┌──

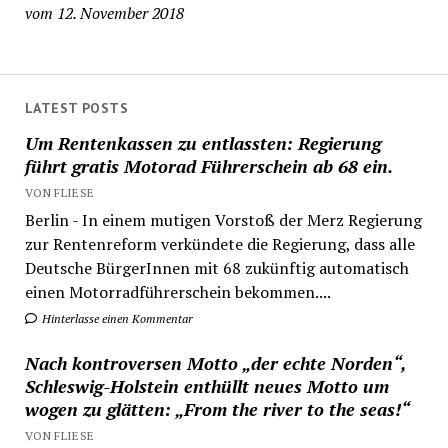
vom 12. November 2018
LATEST POSTS
Um Rentenkassen zu entlassten: Regierung
führt gratis Motorad Führerschein ab 68 ein.
VON FLIESE
Berlin - In einem mutigen Vorstoß der Merz Regierung
zur Rentenreform verkündete die Regierung, dass alle
Deutsche BürgerInnen mit 68 zukünftig automatisch
einen Motorradführerschein bekommen....
Hinterlasse einen Kommentar
Nach kontroversen Motto „der echte Norden“,
Schleswig-Holstein enthüllt neues Motto um
wogen zu glätten: „From the river to the seas!“
VON FLIESE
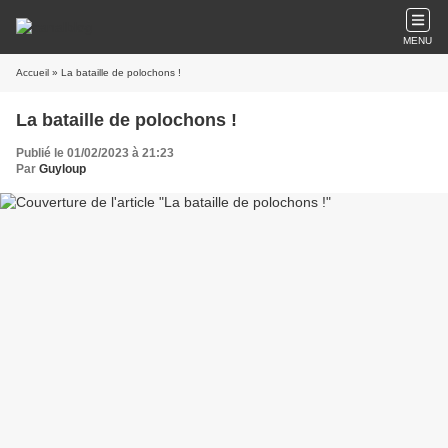
MENU
Accueil
» La bataille de polochons !
La bataille de polochons !
Publié le 01/02/2023 à 21:23
Par
Guyloup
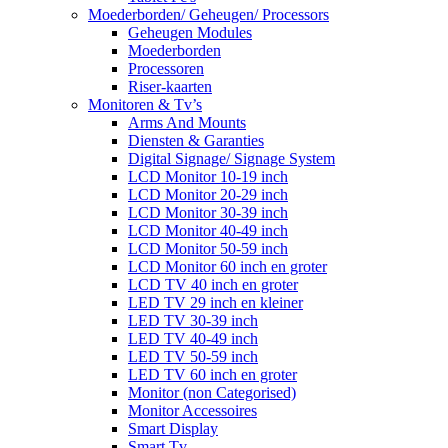
Moederborden/ Geheugen/ Processors
Geheugen Modules
Moederborden
Processoren
Riser-kaarten
Monitoren & Tv’s
Arms And Mounts
Diensten & Garanties
Digital Signage/ Signage System
LCD Monitor 10-19 inch
LCD Monitor 20-29 inch
LCD Monitor 30-39 inch
LCD Monitor 40-49 inch
LCD Monitor 50-59 inch
LCD Monitor 60 inch en groter
LCD TV 40 inch en groter
LED TV 29 inch en kleiner
LED TV 30-39 inch
LED TV 40-49 inch
LED TV 50-59 inch
LED TV 60 inch en groter
Monitor (non Categorised)
Monitor Accessoires
Smart Display
Smart Tv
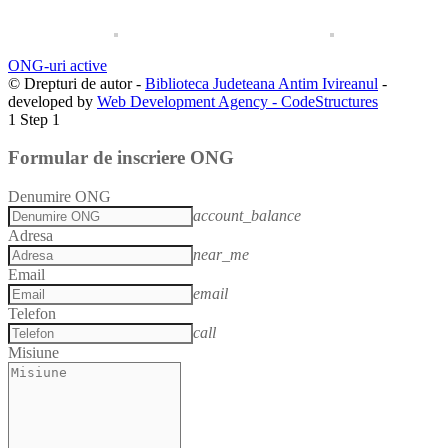
ONG-uri active
© Drepturi de autor -
Biblioteca Judeteana Antim Ivireanul
-
developed by
Web Development Agency - CodeStructures
1
Step 1
Formular de inscriere ONG
Denumire ONG
account_balance
Adresa
near_me
Email
email
Telefon
call
Misiune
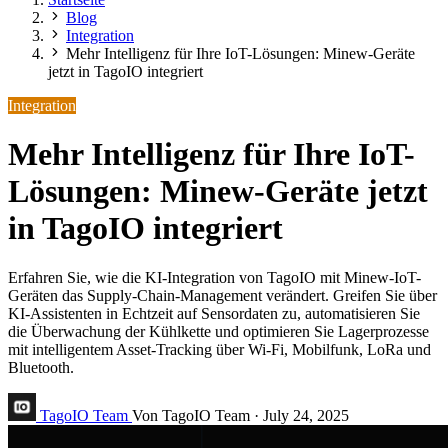
Blog
Integration
Mehr Intelligenz für Ihre IoT-Lösungen: Minew-Geräte
jetzt in TagoIO integriert
Integration
Mehr Intelligenz für Ihre IoT-
Lösungen: Minew-Geräte jetzt
in TagoIO integriert
Erfahren Sie, wie die KI-Integration von TagoIO mit Minew-IoT-
Geräten das Supply-Chain-Management verändert. Greifen Sie über
KI-Assistenten in Echtzeit auf Sensordaten zu, automatisieren Sie
die Überwachung der Kühlkette und optimieren Sie Lagerprozesse
mit intelligentem Asset-Tracking über Wi-Fi, Mobilfunk, LoRa und
Bluetooth.
TagoIO Team
Von TagoIO Team
·
July 24, 2025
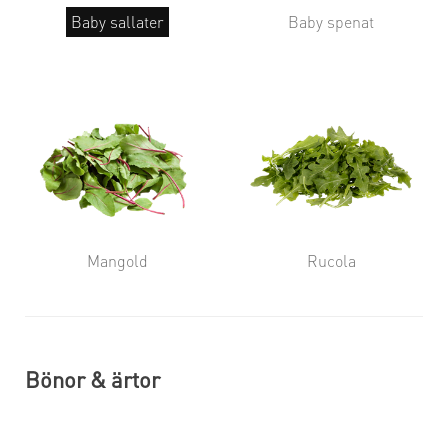
Baby sallater
Baby spenat
Mangold
Rucola
Bönor & ärtor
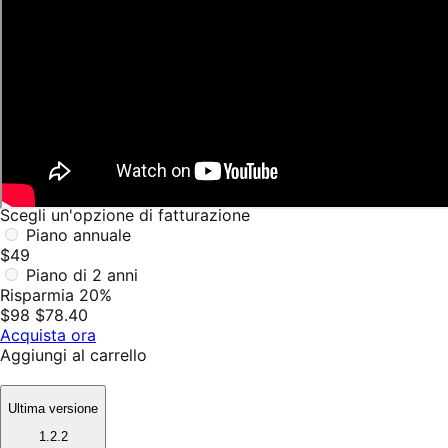
Scegli un'opzione di fatturazione
Piano annuale
$49
Piano di 2 anni
Risparmia 20%
$98
$78.40
Acquista ora
Aggiungi al carrello
Ultima versione
1.2.2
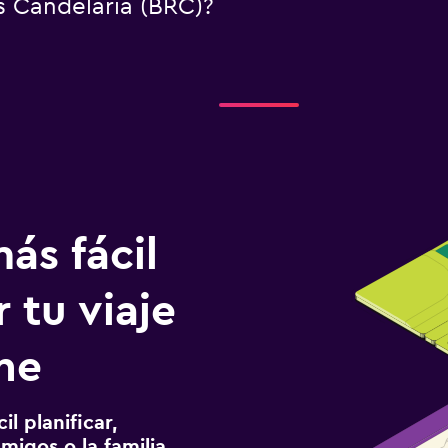
s Candelaria (BRC)?
ás fácil
 tu viaje
he
l planificar,
migos o la familia.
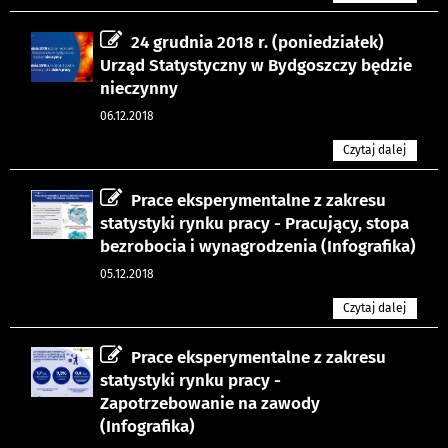
24 grudnia 2018 r. (poniedziałek)
Urząd Statystyczny w Bydgoszczy będzie
nieczynny
06.12.2018
Czytaj dalej
Prace eksperymentalne z zakresu
statystyki rynku pracy - Pracujący, stopa
bezrobocia i wynagrodzenia (Infografika)
05.12.2018
Czytaj dalej
Prace eksperymentalne z zakresu
statystyki rynku pracy -
Zapotrzebowanie na zawody
(Infografika)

└──

Copy out each line of the entries above that holds "bataille".

» La bataille de polochons !
La bataille de polochons !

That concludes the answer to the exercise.